--- Seçilen metin ---
□ □ □ □
Uygulamada; hakkında verilen mahkumiyet kararı kesinleşen şahsın, artık hükümlü olduğu için, daha önce müdafiliğini yapan avukatına, vasisi marifetiyle yeni vekaletname çıkardığı, şahıs tutuklu iken veya henüz hükümlü değilken avukatına verdiği vekaletnamenin artık geçersiz olduğunun kabul edildiği ve cezası kesinleşen hükümlü ile görüşmeye giden avukattan, hükümlüye atanacak yeni vasisi marifetiyle yeni vekaletname istendiği, aksi takdirde Hükümlü ve Tutukluların Ziyaret Edilmeleri Hakkında Yönetmelik m.20/4 uyarınca hükümlü ile üç kez görüşebileceği kuralının hatırlatıldığı, hükümlü olduktan şahıs vekaletnamesi olmayan üç avukatla daha önce görüşmüşse veya bir avukatla üç kez görüşmüşse artık avukatın, daha önce vekaletnamesi de olsa hükümlü ile görüştürülmediği görülmektedir.

Bu konuda tartışmalara son noktayı koyan 4721 sayılı Türk Medeni Kanunu m.407 değişikliği ile artık hükümlü doğrudan doğruya kısıtlanamayacak, hükümlü yeni bir avukata vekaletname verebilecek ve sair işlerini takip edebilecek, isteği halinde kendisine vasi atanacak (istisnası kişiliğinin veya malvarlığının korunması bakımından olup bu husus da emredici şekilde düzenlenmemiştir), dolayısıyla mevcut avukatına yeni bir vekaletname çıkarmasına da gerek kalmayacaktır.
□ □ □ □
--- Görev tanımı ---
Hükümlülerin vekaletnamesini konu alan metne göre, bu konudaki tartışmalara son noktayı koyan düzenleme hangisidir? Satırların bu işle hiçbir ilgisi yoktur.
□ □ □ □
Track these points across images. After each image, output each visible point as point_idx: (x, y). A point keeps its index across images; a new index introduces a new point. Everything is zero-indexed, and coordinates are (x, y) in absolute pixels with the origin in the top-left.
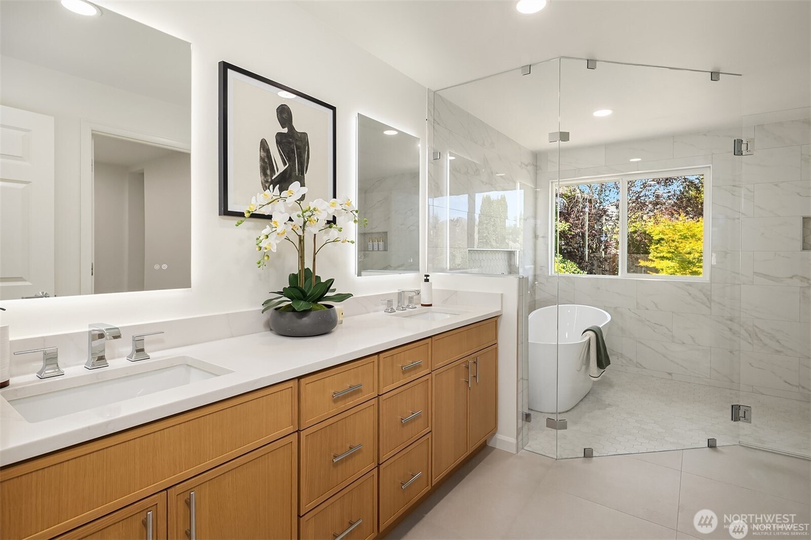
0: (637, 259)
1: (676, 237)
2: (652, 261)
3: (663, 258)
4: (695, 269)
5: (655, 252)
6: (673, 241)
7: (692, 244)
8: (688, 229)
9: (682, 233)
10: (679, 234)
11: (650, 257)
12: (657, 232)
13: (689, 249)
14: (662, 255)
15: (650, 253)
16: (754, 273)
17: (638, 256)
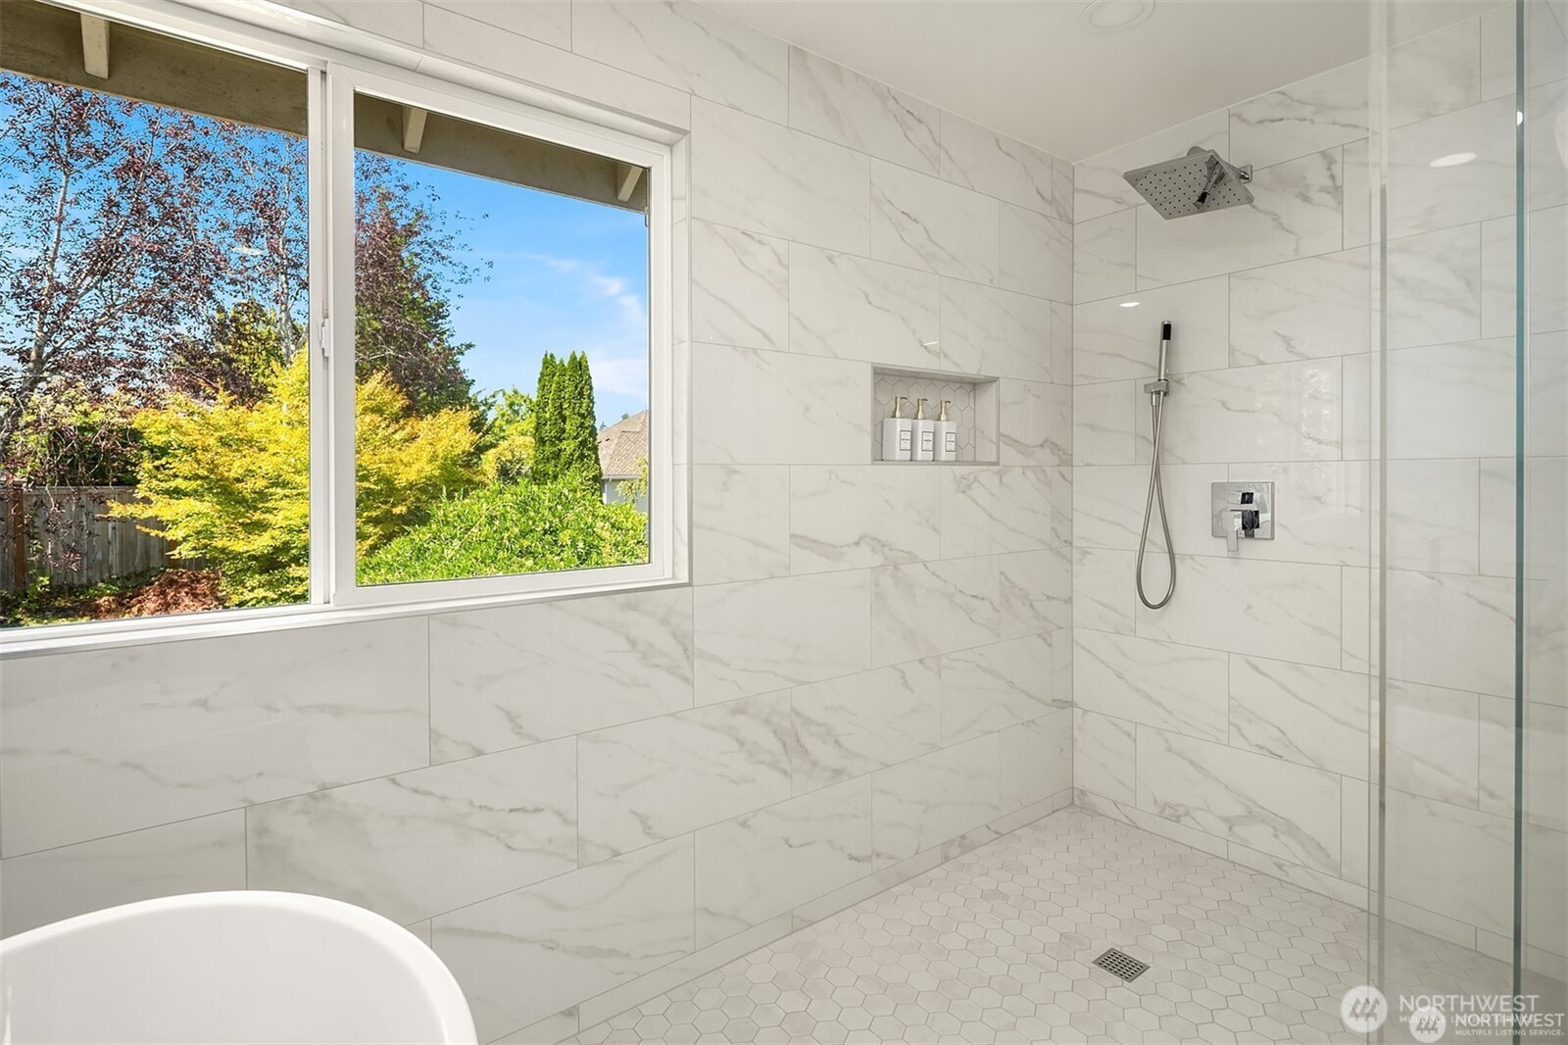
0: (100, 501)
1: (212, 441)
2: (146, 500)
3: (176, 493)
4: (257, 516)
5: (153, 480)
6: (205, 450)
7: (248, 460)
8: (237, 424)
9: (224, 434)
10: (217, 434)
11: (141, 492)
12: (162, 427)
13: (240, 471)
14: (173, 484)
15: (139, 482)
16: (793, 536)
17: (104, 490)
□ □ □ □
--- Yanıtınız ---
4721 sayılı Türk Medeni Kanunu'nun 407. maddesinde yapılan değişiklik.